WLTP’nin uygulamaya koyulması, belirtilen yakıt tüketimi ve CO2 değerlerinin gerçek dünya koşullarına yakın olması anlamına gelecek. Bundan bağımsız olarak, WLTP’de özel donanımın göz önünde bulundurulması kişisel otomobil konfigürasyonunu temel aldığından daha gerçekçi değerler elde edilmesini sağlıyor. Bununla birlikte daha gerçekçi değerler, yanmalı motorlar için daha yüksek tüketim ve CO2 standart değerleri, elektrikli otomobiller (ve plug-in hybrid otomobiller) içinse daha düşük bir menzil anlamına gelecek. Ulusal mevzuata bağlı olarak daha yüksek CO2 vergisi ortaya çıkabilir.
RDE nedir?
RDE, "Gerçek Sürüş Emisyonu” ifadesinin kısaltması. Bu, nitrojen oksit (NOx) ve partiküllü maddeler gibi kirletici maddelerin belirlenmesine yönelik yeni bir prosedür. En önemli özelliği, ölçümün laboratuvar yerine gerçekçi sürüş koşulları altında yolda gerçekleşmesi. Taşınabilir Emisyon Ölçüm Sistemi (kısaca PEMS) olarak bilinen bir cihaz, bu amaçla test otomobilinin egzozuna bağlanıyor.
EU6 nedir?
Euro 6, kirliliğe neden olan maddelere yönelik mevcut egzoz emisyonu standardının adı. Euro 6, partiküllü madde ve nitrojen oksit emisyonları için EU5’e kıyasla daha düşük maksimum değerleri tanımlıyor. Eylül 2018’den* itibaren EU6c emisyon standardı zorunlu olacak ve EU6b’ye kıyasla benzinli motora sahip otomobillerdeki partikül madde sayısına yönelik olarak daha düşük limitler belirleyecek. Aynı eşik limit değerleri, hem EU6b hem de EU6c için döngü dahilinde dizel motorlar için de geçerli olacak. Eylül 2019’dan* itibaren EU6d-TEMP ve Ocak 2021’den* itibaren EU6d, RDE ile paralel olarak partikül sayısı ve nitrojen oksit için eşik limit değerlerini yeniden bir miktar azaltacak.

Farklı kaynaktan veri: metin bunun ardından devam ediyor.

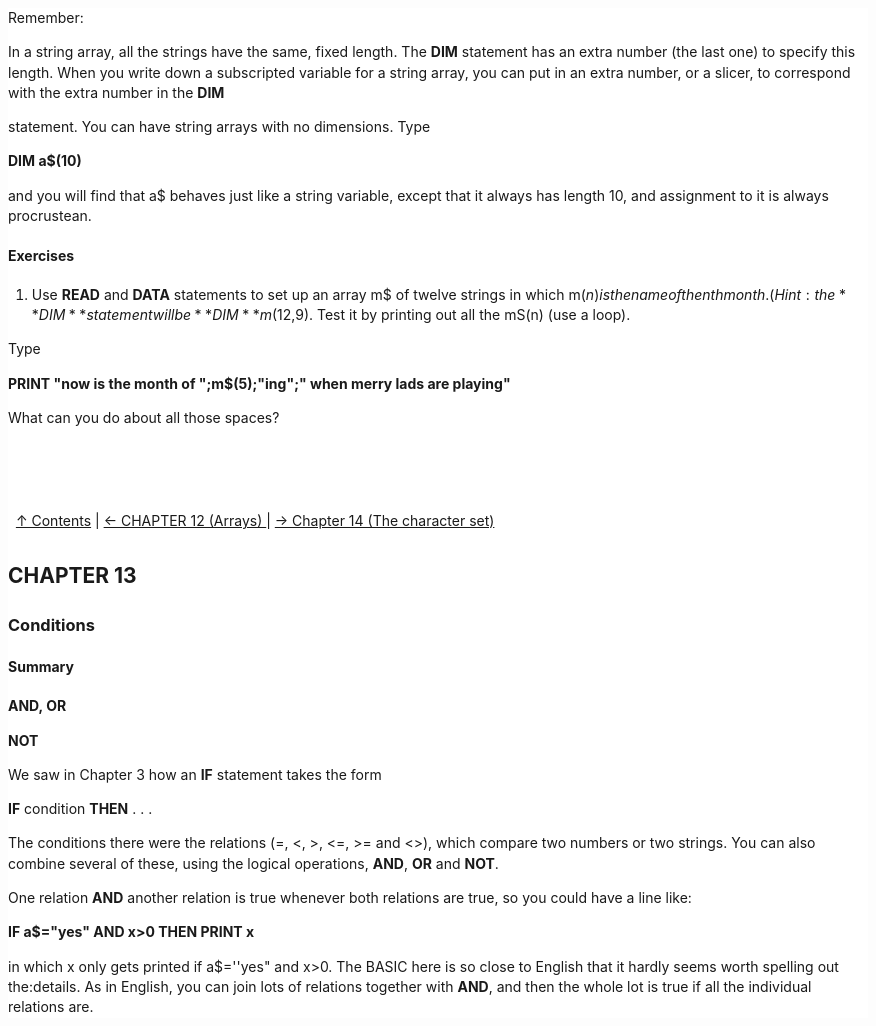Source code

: 

Remember:

In a string array, all the strings have the same, fixed length. The **DIM**
statement has an extra number (the last one) to specify this length. When you
write down a subscripted variable for a string array, you can put in an extra
number, or a slicer, to correspond with the extra number in the **DIM**

statement. You can have string arrays with no dimensions. Type

**DIM a$(10)**

and you will find that a$ behaves just like a string variable, except that it
always has length 10, and assignment to it is always procrustean.

#### Exercises ####


1. Use **READ** and **DATA** statements to set up an array m$ of twelve strings in
which m$(n) is the name of the nth month. (Hint: the **DIM** statement will be **DIM**
m$(12,9). Test it by printing out all the mS(n) (use a loop).

Type

**PRINT "now is the month of ";m$(5);"ing";" when merry lads are playing"**

What can you do about all those spaces?

 

 

 
[&uarr; Contents](#Contents) | [&larr; CHAPTER 12 (Arrays) ](#Chapter12) |  [&rarr; Chapter 14 (The character set) ](#Chapter14)

## <a name ="Chapter13"><a/>  CHAPTER 13 ##

### Conditions ###

#### Summary ####

**AND, OR**

**NOT**

We saw in Chapter 3 how an **IF** statement takes the form

**IF** condition **THEN** . . .

The conditions there were the relations (=, \<, \>, \<=, \>= and \<\>), which
compare two numbers or two strings. You can also combine several of these, using
the logical operations, **AND**, **OR** and **NOT**.

One relation **AND** another relation is true whenever both relations are true, so
you could have a line like:

**IF a$="yes" AND x>0 THEN PRINT x**

in which x only gets printed if a$=''yes" and x\>0. The BASIC here is so close
to English that it hardly seems worth spelling out the:details. As in English,
you can join lots of relations together with **AND**, and then the whole lot is true
if all the individual relations are.
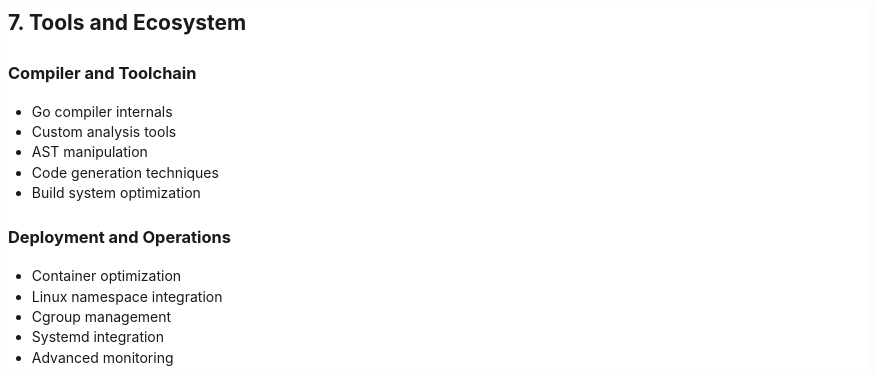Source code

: ## 7. Tools and Ecosystem
### Compiler and Toolchain
- Go compiler internals
- Custom analysis tools
- AST manipulation
- Code generation techniques
- Build system optimization

### Deployment and Operations
- Container optimization
- Linux namespace integration
- Cgroup management
- Systemd integration
- Advanced monitoring
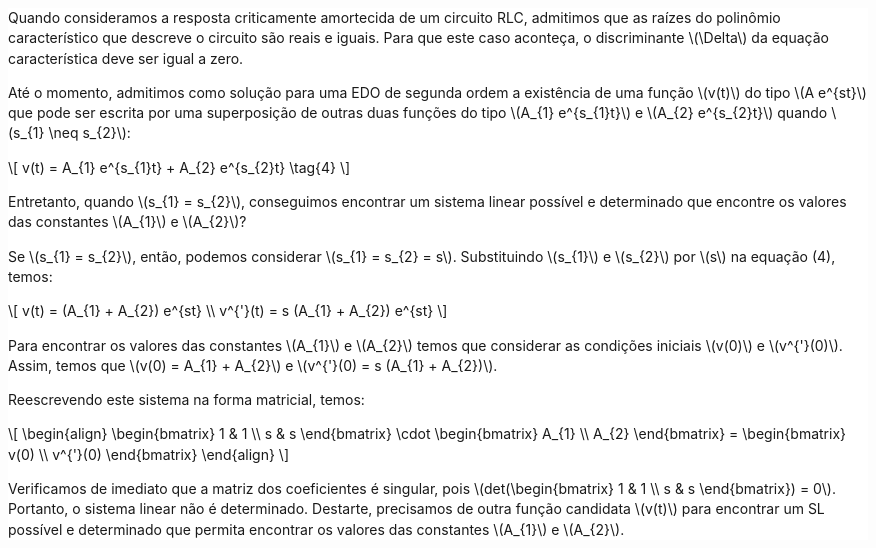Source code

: Quando consideramos a resposta criticamente amortecida de um circuito RLC, admitimos que as raízes do polinômio característico que descreve o circuito são reais e iguais. Para que este caso aconteça, o discriminante \\(\Delta\\) da equação característica deve ser igual a zero.

Até o momento, admitimos como solução para uma EDO de segunda ordem a existência de uma função \\(v(t)\\) do tipo \\(A e^{st}\\) que pode ser escrita por uma superposição de outras duas funções do tipo \\(A_{1} e^{s_{1}t}\\) e \\(A_{2} e^{s_{2}t}\\) quando \\(s_{1} \neq s_{2}\\):

\\[
    v(t) = A_{1} e^{s_{1}t} + A_{2} e^{s_{2}t} \tag{4}
\\]

Entretanto, quando \\(s_{1} = s_{2}\\), conseguimos encontrar um sistema linear possível e determinado que encontre os valores das constantes \\(A_{1}\\) e \\(A_{2}\\)?

</div>
<div class="grid-element">

Se \\(s_{1} = s_{2}\\), então, podemos considerar \\(s_{1} = s_{2} = s\\). Substituindo \\(s_{1}\\) e \\(s_{2}\\) por \\(s\\) na equação (4), temos:

\\[
    v(t) = (A_{1} + A_{2}) e^{st} \\\\
    v^{'}(t) = s (A_{1} + A_{2}) e^{st}
\\]

Para encontrar os valores das constantes \\(A_{1}\\) e \\(A_{2}\\) temos que considerar as condições iniciais \\(v(0)\\) e \\(v^{'}(0)\\). Assim, temos que \\(v(0) = A_{1} + A_{2}\\) e \\(v^{'}(0) = s (A_{1} + A_{2})\\).

Reescrevendo este sistema na forma matricial, temos:

\\[
\begin{align}
    \begin{bmatrix}
        1 & 1 \\\\
        s & s
    \end{bmatrix}
    \cdot
    \begin{bmatrix}
        A_{1} \\\\
        A_{2} 
    \end{bmatrix}
    =
    \begin{bmatrix}
        v(0) \\\\
        v^{'}(0)
    \end{bmatrix}
\end{align}
\\]

Verificamos de imediato que a matriz dos coeficientes é singular, pois \\(det(\begin{bmatrix} 1 & 1 \\\\ s & s \end{bmatrix}) = 0\\). Portanto, o sistema linear não é determinado. Destarte, precisamos de outra função candidata \\(v(t)\\) para encontrar um SL possível e determinado que permita encontrar os valores das constantes \\(A_{1}\\) e \\(A_{2}\\).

*Yeni otomobiller için geçerlidir. Yeni otomobil tiplerinin her biri 1 yıl önceden yeni egzoz emisyonu standartlarına tabi olur.Seçici Katalitik İndirgeme (SCR) ne anlama gelir?

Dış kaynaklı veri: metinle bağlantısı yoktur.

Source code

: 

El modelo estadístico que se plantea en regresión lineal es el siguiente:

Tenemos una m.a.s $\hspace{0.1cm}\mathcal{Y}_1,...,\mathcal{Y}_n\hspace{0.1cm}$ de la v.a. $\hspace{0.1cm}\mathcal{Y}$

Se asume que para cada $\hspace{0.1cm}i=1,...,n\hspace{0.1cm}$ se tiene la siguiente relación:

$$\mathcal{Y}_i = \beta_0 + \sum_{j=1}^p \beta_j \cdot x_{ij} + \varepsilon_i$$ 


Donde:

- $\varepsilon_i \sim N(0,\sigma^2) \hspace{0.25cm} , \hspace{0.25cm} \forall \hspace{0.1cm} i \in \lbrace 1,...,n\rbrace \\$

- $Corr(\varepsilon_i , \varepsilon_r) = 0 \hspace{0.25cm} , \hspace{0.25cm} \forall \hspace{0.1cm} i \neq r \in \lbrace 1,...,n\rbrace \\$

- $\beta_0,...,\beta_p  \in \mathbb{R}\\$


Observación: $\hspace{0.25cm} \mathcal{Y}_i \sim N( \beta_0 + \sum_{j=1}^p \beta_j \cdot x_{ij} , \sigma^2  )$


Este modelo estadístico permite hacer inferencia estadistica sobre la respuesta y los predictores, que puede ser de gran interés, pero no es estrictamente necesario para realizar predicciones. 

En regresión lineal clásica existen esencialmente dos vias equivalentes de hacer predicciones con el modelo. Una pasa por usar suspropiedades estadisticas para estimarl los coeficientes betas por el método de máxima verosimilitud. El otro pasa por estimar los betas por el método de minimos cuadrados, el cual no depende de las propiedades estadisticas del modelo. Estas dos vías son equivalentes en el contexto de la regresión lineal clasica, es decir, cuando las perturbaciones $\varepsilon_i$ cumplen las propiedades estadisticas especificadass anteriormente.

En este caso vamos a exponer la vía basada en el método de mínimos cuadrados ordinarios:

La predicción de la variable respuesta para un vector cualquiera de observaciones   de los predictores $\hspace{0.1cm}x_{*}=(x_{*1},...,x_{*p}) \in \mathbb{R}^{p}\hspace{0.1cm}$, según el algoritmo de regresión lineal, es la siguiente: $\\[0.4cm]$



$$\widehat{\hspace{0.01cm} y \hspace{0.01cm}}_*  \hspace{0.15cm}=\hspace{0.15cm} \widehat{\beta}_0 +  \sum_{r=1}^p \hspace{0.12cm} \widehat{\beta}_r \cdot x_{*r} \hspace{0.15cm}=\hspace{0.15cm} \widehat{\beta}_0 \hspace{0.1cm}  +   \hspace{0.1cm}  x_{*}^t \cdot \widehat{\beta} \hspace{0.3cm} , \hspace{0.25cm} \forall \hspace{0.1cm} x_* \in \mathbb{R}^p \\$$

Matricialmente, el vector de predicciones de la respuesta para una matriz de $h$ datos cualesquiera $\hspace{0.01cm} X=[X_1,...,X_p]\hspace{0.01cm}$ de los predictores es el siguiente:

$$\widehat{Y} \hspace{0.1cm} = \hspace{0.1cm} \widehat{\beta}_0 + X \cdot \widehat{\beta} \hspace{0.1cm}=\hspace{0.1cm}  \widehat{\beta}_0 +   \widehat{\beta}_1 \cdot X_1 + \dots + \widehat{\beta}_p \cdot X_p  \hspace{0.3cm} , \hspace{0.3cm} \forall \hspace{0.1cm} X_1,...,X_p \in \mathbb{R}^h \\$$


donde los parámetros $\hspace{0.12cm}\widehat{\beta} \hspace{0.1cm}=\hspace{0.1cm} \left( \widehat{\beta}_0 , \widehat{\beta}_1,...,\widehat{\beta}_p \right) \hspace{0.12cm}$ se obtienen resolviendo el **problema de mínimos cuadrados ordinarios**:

Bu sayede dizel motorun egzoz sistemine AdBlue® adı verilen sıvı amonyak beslenerek otomobilin egzoz emisyon değerleri daha da azaltılabilir. AdBlue® özellikli Seçici Katalitik İndirgeme (SCR) nitrojen oksiti yaklaşık %90 oranında azaltır. Geriye su buharı, nitrojen ve CO2 kalır. Geriye su buharı, nitrojen ve CO2 kalır.
BluePerformance nedir?
BMW, otomobillerinin nitrojen oksit emisyonunu daha da azaltmak amacıyla BluePerformance teknolojisini kullanıyor. Bu teknoloji sayesinde, dizel motorların emisyon performansını daha da iyileştirebilmek mümkün. Dizel partikül filtresi ve NOx depolama özellikli katalitik konvertöre ek olarak, tüm BMW 4 silindirli dizel motorlarda, egzoz gazlarında bulunan nitrojen oksidin önemli oranda azaltılabilmesi için AdBlue® enjeksiyonu ile birlikte SCR katalitik konvertör (Seçici Katalitik İndirgeme) yer alıyor. 2020 itibariyle dizel için yeni 6 silindirli motor neslinin tanıtılması ile motora yakın yerleştirilen depolama özellikli katalitik konvertör, aynı şekilde motora yakın yerleştirilen daha verimli bir SCR sistemi ile değiştirilmiştir. Bunun sonucunda, NOx dönüşümü, özellikle şehir içi sürüşte iyileştirilmiştir. Daha önceki gibi gövde altına yerleştirilen ikinci bir SCR katalitik konvertör ek destek sağlar ve otomobile bağlı olarak kendi AdBlue dozaj sistemine sahiptir.
Partikül filtresi nedir?
Partikül filtresi dizel motorlarda ve benzinli motorlarda bulunan partiküllü maddenin azaltılmasına yönelik bir önlemdir.
WLTP, elektrikli ve hybrid otomobiller için ne anlama geliyor?
Elektrikli ve hybrid otomobiller çoğunlukla şehir içinde kullanıldığından WLTP, düşük, orta, yüksek ve çok yüksek olmak üzere dört aşamaya beşinci bir aşama olarak City Aşamasını da ekledi. Bu aşama, düşük ve orta olmak üzere şehir içinde motorlu taşıt kullanım durumunu en iyi yansıtan aşamaların hızlarını bir araya getiriyor. Böylece verilen menzilin daha gerçekçi şekilde belirtilmesini sağlıyor.